Address Standardization

You can standardize a single address, or addresses in a field in a view:

Standardize() Converts an address string into a normalized form for address matching, according to a file of transformation rules
StandardizeView() Standardizes address strings in a view and writes the results to a table

Parsing Addresses with Regular Expressions

You can also use regular expressions to parse street addresses into components. The RegEx class lets you extract components from an input string and puts them into an option array. For example, the following script creates a RegEx object, sets a delimiter, creates fields for a number and for a set of words, and defines a rule to parse an address:

// Create a RegEx gisdk object.
rx = CreateObject("RegEx")
// Specify the word delimiter
rx.Delimiters(" ")
// Define a number is a sequence of 1 or more digits
rx.Field("number","[0-9]+")
// Define a word is any other character, and words as at least one word
rx.Field("words","[a-z ]+")
// Create a match rule for a number followed by one or more words.
// The number will be stored in the output option called STDNUMBER,
// and the words in the option called STDNAME.
rx.Rule("$number:(STDNUMBER) $words:(STDNAME)")
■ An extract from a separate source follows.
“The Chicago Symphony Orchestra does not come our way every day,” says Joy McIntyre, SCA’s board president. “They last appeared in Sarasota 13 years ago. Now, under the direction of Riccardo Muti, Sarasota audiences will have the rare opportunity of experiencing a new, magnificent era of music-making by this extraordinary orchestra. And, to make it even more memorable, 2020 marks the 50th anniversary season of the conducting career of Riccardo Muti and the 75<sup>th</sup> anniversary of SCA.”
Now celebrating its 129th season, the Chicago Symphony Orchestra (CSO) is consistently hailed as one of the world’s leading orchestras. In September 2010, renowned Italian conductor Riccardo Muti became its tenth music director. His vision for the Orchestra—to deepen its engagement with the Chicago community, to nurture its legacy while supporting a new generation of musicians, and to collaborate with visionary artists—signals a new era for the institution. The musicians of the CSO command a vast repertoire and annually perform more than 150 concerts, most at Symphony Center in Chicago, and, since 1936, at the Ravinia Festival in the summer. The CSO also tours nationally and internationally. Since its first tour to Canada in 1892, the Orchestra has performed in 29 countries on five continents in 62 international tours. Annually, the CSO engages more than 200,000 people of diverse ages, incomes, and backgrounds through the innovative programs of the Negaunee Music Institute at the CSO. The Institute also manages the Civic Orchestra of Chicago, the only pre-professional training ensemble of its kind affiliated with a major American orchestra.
You can apply the rule to one address:

parsed = rx.Match("139 main street")
ShowArray(parsed)

The options array contains:

parsed.STDNUMBER = "139"
parsed.STDNAME = "MAIN STREET"

Note that the value of the STDNAME option is capitalized. The Match method also accepts an array of address strings for batch processing.

Delimiters(delimiters)

Sets the characters in string as delimiters.

Arguments: string – any string
Example: rx.Delimiters(" \n") sets a space or a newline character as delimiters

ReplaceChar(list_of_characters)

ReplaceWith(replacement_characters)

Replace all of the characters listed in the string list_of_characters with the characters listed in the string replacement_characters before matching the input expression.
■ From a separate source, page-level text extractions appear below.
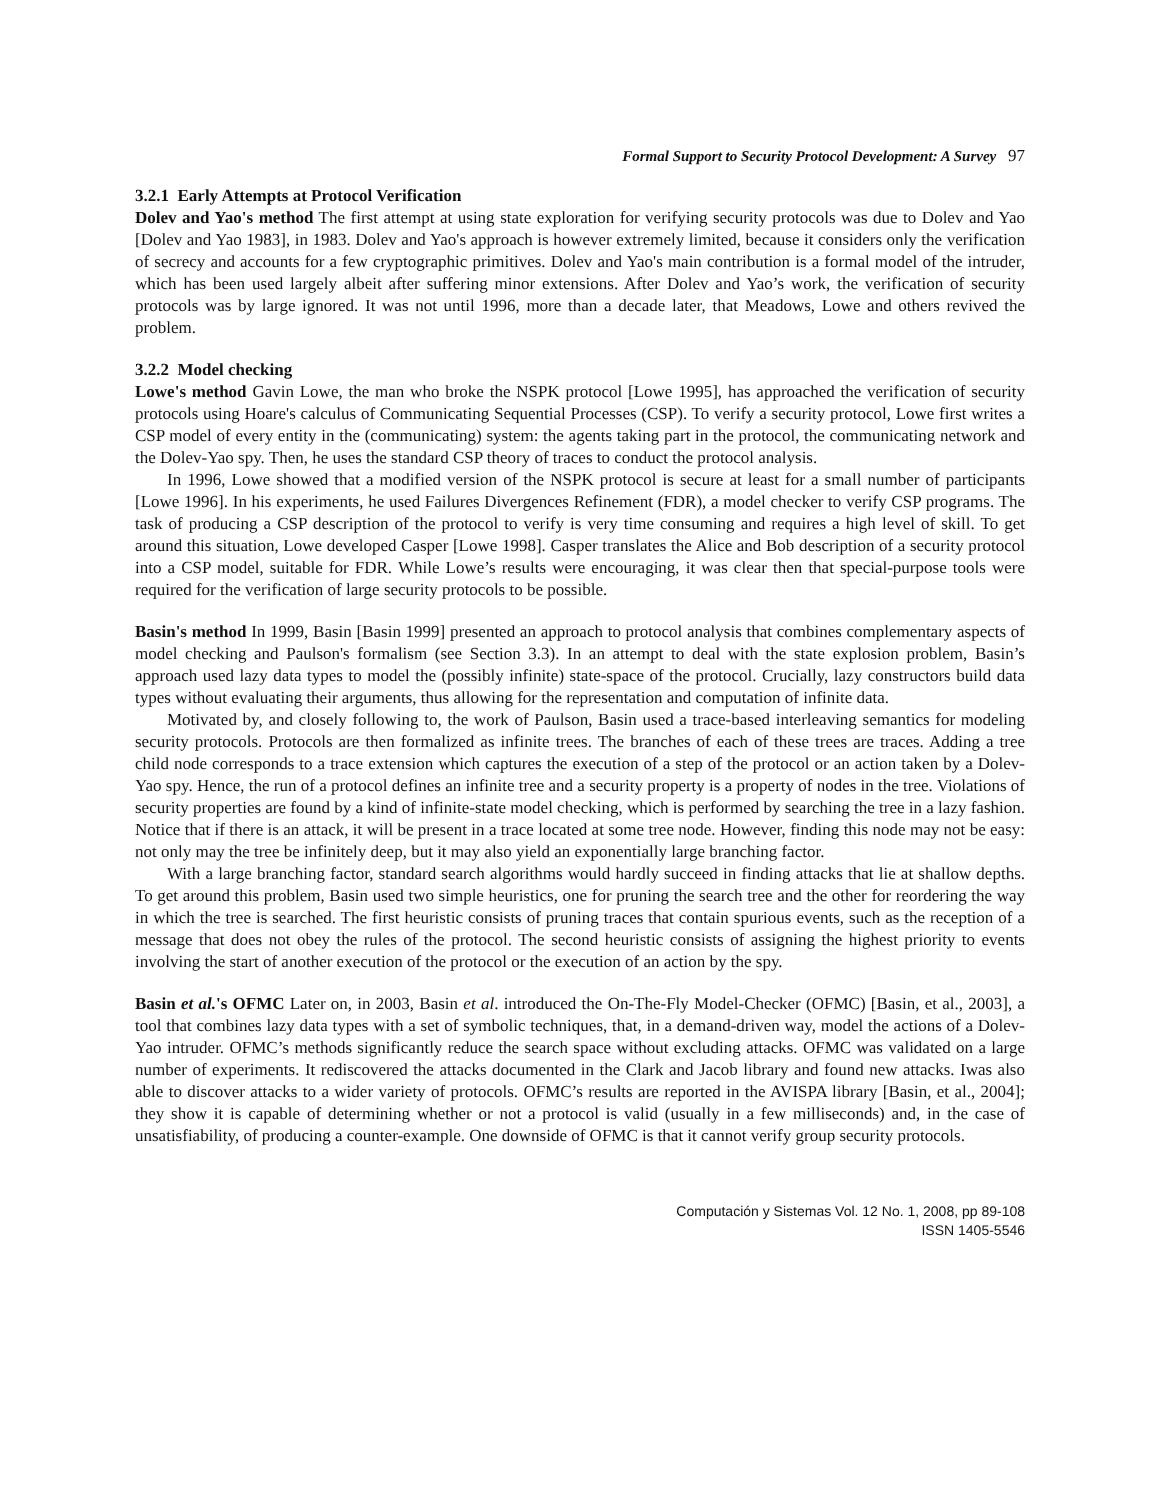Formal Support to Security Protocol Development: A Survey 97
3.2.1 Early Attempts at Protocol Verification
Dolev and Yao's method The first attempt at using state exploration for verifying security protocols was due to Dolev and Yao [Dolev and Yao 1983], in 1983. Dolev and Yao's approach is however extremely limited, because it considers only the verification of secrecy and accounts for a few cryptographic primitives. Dolev and Yao's main contribution is a formal model of the intruder, which has been used largely albeit after suffering minor extensions. After Dolev and Yao’s work, the verification of security protocols was by large ignored. It was not until 1996, more than a decade later, that Meadows, Lowe and others revived the problem.
3.2.2 Model checking
Lowe's method Gavin Lowe, the man who broke the NSPK protocol [Lowe 1995], has approached the verification of security protocols using Hoare's calculus of Communicating Sequential Processes (CSP). To verify a security protocol, Lowe first writes a CSP model of every entity in the (communicating) system: the agents taking part in the protocol, the communicating network and the Dolev-Yao spy. Then, he uses the standard CSP theory of traces to conduct the protocol analysis.
In 1996, Lowe showed that a modified version of the NSPK protocol is secure at least for a small number of participants [Lowe 1996]. In his experiments, he used Failures Divergences Refinement (FDR), a model checker to verify CSP programs. The task of producing a CSP description of the protocol to verify is very time consuming and requires a high level of skill. To get around this situation, Lowe developed Casper [Lowe 1998]. Casper translates the Alice and Bob description of a security protocol into a CSP model, suitable for FDR. While Lowe’s results were encouraging, it was clear then that special-purpose tools were required for the verification of large security protocols to be possible.
Basin's method In 1999, Basin [Basin 1999] presented an approach to protocol analysis that combines complementary aspects of model checking and Paulson's formalism (see Section 3.3). In an attempt to deal with the state explosion problem, Basin’s approach used lazy data types to model the (possibly infinite) state-space of the protocol. Crucially, lazy constructors build data types without evaluating their arguments, thus allowing for the representation and computation of infinite data.
Motivated by, and closely following to, the work of Paulson, Basin used a trace-based interleaving semantics for modeling security protocols. Protocols are then formalized as infinite trees. The branches of each of these trees are traces. Adding a tree child node corresponds to a trace extension which captures the execution of a step of the protocol or an action taken by a Dolev-Yao spy. Hence, the run of a protocol defines an infinite tree and a security property is a property of nodes in the tree. Violations of security properties are found by a kind of infinite-state model checking, which is performed by searching the tree in a lazy fashion. Notice that if there is an attack, it will be present in a trace located at some tree node. However, finding this node may not be easy: not only may the tree be infinitely deep, but it may also yield an exponentially large branching factor.
With a large branching factor, standard search algorithms would hardly succeed in finding attacks that lie at shallow depths. To get around this problem, Basin used two simple heuristics, one for pruning the search tree and the other for reordering the way in which the tree is searched. The first heuristic consists of pruning traces that contain spurious events, such as the reception of a message that does not obey the rules of the protocol. The second heuristic consists of assigning the highest priority to events involving the start of another execution of the protocol or the execution of an action by the spy.
Basin et al.'s OFMC Later on, in 2003, Basin et al. introduced the On-The-Fly Model-Checker (OFMC) [Basin, et al., 2003], a tool that combines lazy data types with a set of symbolic techniques, that, in a demand-driven way, model the actions of a Dolev-Yao intruder. OFMC’s methods significantly reduce the search space without excluding attacks. OFMC was validated on a large number of experiments. It rediscovered the attacks documented in the Clark and Jacob library and found new attacks. Iwas also able to discover attacks to a wider variety of protocols. OFMC’s results are reported in the AVISPA library [Basin, et al., 2004]; they show it is capable of determining whether or not a protocol is valid (usually in a few milliseconds) and, in the case of unsatisfiability, of producing a counter-example. One downside of OFMC is that it cannot verify group security protocols.
Computación y Sistemas Vol. 12 No. 1, 2008, pp 89-108
ISSN 1405-5546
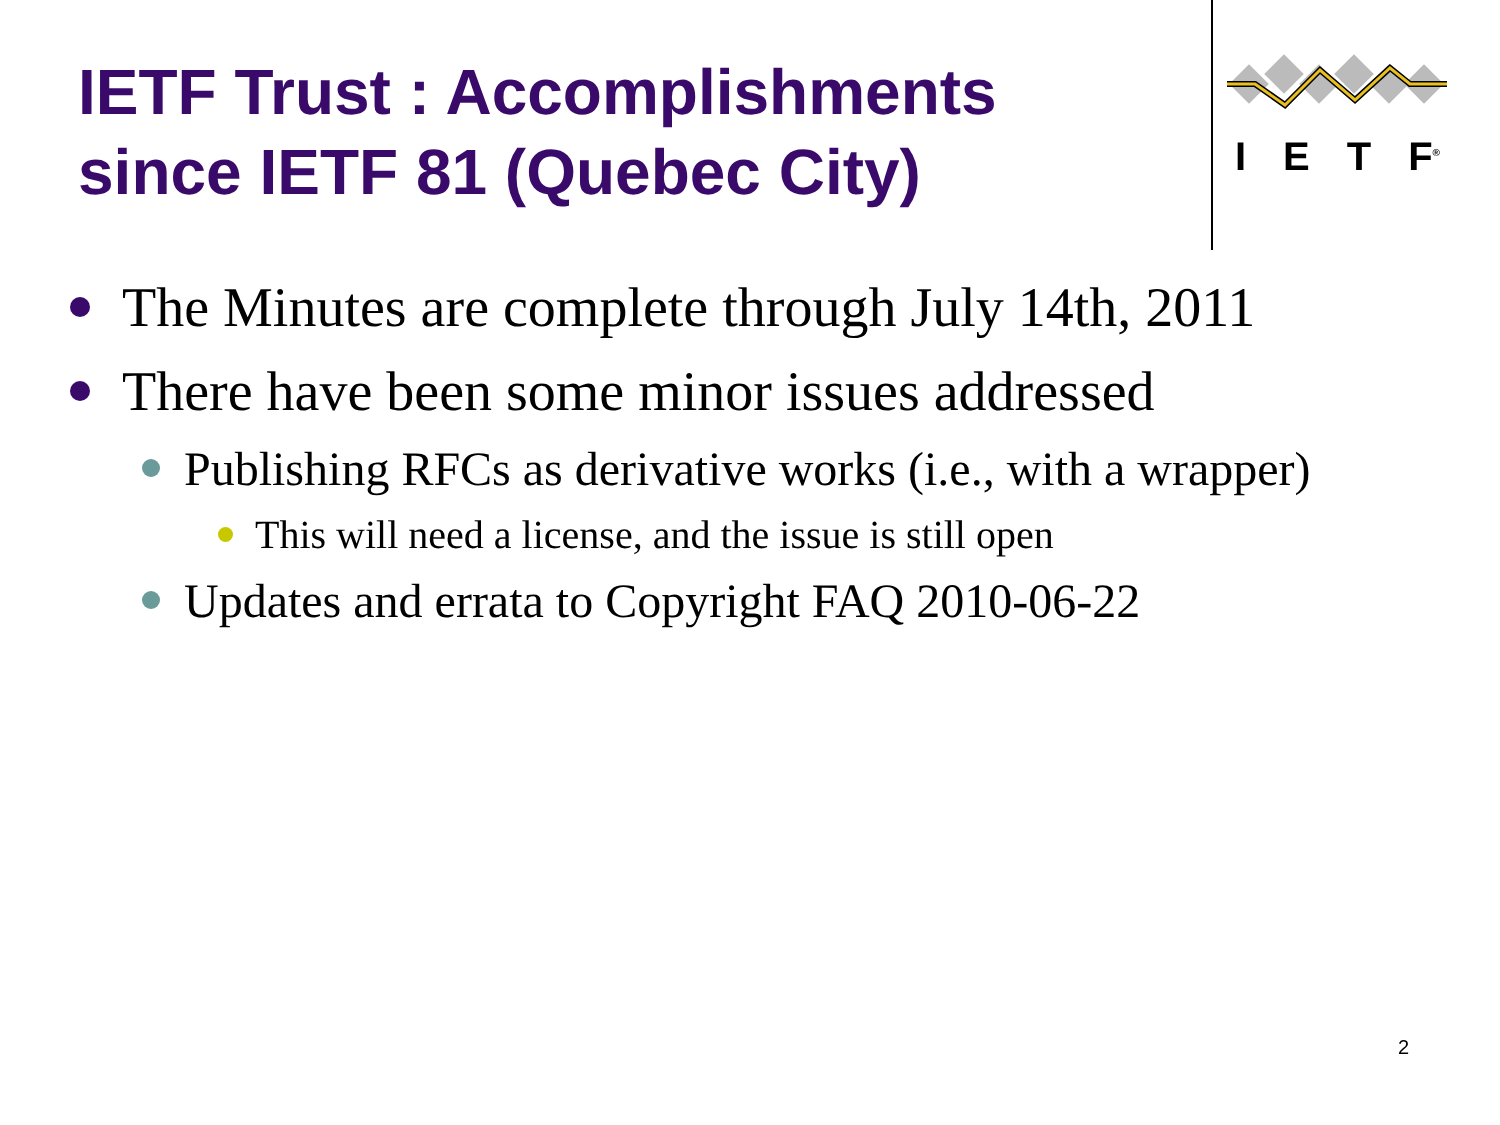IETF Trust : Accomplishments
since IETF 81 (Quebec City)
I E T F<sup>®</sup>
The Minutes are complete through July 14th, 2011
There have been some minor issues addressed
Publishing RFCs as derivative works (i.e., with a wrapper)
This will need a license, and the issue is still open
Updates and errata to Copyright FAQ 2010-06-22
2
Arguments: list_of_characters – a string with the characters to replace
replacement_characters – a string with the replacement characters
Example: rx.ReplaceChar("à áâãåäæéèêëíîïóöôõœùûúüçñ-") lists the characters to replace
rx.ReplaceWith("aaaaaaeeeeeiiiooooeuuuucn ") gives the non-accented replacements for those characters

Field(name, pattern[, replacement])

Defines the field name based on the regular expression pattern.
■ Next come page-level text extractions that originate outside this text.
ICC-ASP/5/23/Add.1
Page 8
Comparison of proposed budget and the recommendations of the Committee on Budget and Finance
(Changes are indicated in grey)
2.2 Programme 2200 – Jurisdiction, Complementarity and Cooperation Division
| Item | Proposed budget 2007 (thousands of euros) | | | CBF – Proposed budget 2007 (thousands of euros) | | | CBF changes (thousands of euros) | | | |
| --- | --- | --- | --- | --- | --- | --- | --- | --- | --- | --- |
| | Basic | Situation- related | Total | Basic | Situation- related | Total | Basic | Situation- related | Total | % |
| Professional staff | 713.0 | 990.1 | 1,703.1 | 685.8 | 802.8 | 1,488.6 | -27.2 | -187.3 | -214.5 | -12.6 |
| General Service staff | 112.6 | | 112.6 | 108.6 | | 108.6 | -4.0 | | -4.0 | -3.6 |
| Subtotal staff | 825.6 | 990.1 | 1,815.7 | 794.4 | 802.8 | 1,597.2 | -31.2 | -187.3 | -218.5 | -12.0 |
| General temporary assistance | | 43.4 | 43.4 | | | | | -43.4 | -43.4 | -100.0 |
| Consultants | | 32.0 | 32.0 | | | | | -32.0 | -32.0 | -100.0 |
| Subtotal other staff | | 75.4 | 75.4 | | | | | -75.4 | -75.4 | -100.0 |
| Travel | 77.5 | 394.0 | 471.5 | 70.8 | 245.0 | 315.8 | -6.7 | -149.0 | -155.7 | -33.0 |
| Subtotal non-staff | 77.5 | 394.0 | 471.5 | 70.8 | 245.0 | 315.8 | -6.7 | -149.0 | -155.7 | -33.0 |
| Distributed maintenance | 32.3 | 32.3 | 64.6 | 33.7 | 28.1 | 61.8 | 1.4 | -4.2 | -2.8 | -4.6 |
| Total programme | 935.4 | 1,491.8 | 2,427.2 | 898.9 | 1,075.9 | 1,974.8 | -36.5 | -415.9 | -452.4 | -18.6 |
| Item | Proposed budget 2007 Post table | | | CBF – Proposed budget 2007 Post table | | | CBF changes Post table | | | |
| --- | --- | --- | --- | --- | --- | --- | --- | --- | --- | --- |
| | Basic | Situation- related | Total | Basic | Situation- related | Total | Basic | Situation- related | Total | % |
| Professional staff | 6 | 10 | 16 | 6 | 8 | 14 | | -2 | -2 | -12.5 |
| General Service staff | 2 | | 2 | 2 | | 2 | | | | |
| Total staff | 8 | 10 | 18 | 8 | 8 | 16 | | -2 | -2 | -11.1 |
Arguments: name – a string with the field name
pattern – a string with the regular expression for the field
replacement – optional, a string with the replacement for name
Examples: rx.Field("number","[0-9]+") defines the field number as one or more digits
rx.Field("words","[a-z ]+") defines the field words as one or more sets of one or more letters

Rule(pattern)

Creates a matching rule using the specified regular expression pattern.

Arguments: pattern – a string with the regular expression for the rule
Returned value: An options array with the defined options
Example: rx.Rule("$number:(STDNUMBER) $words:(STDNAME)") defines a rule that puts the number into the STDNUMBER option and the words into the STDNAME option

GetRules(recompile)

Gets the delimiters, fields, and rules for the object.

Arguments: recompile – a Boolean value, True to recompile the rules
Returned value: An array with the delimiters, fields, and rules
Example: rx.GetRules() returns the current delimiters, fields, and rules for the rx object

Match(strings[, option])

Parses strings based on the rules.

Arguments: strings – one string or an array of strings to parse
option – optional, to return just a string with the result of the rule option
Returned value: An options array with the defined options, or a string with the result of the rule
Examples: rx.Match("139 main street") returns "139" in the STDNUMBER option and "MAIN STREET" in the STDNAME option; rx = CreateObject("RegEx","{[0-9]+}:(number) {[a-z ]+}:(name)") and then result = rx.Match("144 Mason Terrace","name") returns "MASON TERRACE".

MatchView(view_set, input_fields, id_field, output_bin_file)

Creates a matching rule using the specified regular expression pattern.

Arguments: view_set – a string with the view and set
input_fields – an array of strings with the address field name(s)
id_field – a string with the ID field name
output_bin_file – a string with the output BIN file name
Returned value: A string with the name of the view created from the output BIN file
Example: rx.MatchView(GetView()+"|",{ "ADDRESS" },"ID","standardized.bin") uses all the records in the current view, parses the ADDRESS field into STDNUMBER and STDNAME, uses the ID field as the ID, and saves the result into the table standardized.bin

Recompile()

Runs the GetRules method with recompile = True.

Returned value: An array with the delimiters, fields, and rules
Example: rx.Recompile() recompiles and returns the current delimiters, fields, and rules for the rx object

Here is a complete example:

rx = CreateObject("RegEx")
rx.Delimiters(". ;:?[]*=()#,%!~\"+{}")
rx.ReplaceChar("à áâãåäæéèêëíîïóöôõœùûúüçñ-"")
rx.ReplaceWith("aaaaaaeeeeeiiiooooeuuuucn ")
rx.Field("ave/","ave|avenue")
rx.Field("rd/","rd|road")
rx.Field("st/","st|street")
rx.Field("number","[0-9]+")
rx.Field("words","[a-z ]+")
rx.Field("sttype","$ave|$rd|$st")
rx.Rule("$number:(STDNUMBER) $words:(STDNAME) $sttype:(STDNAME)")
rx.Rule("$number:(STDNUMBER) $sttype:(STDNAME) $words:(STDNAME)")
rx.Rule("$sttype:(STDNAME) $words:(STDNAME)")
rx.Rule("$words:(STDNAME) $sttype:(STDNAME)")
ShowArray(rx.GetRules())
sentences = {"à áâãåäæéèêëíî avenue","123 à áâãåäæéèêëíî avenue","132 avenue of the americas","123 a avenue"}
result = rx.Match(sentences)
ShowArray({sentences,result})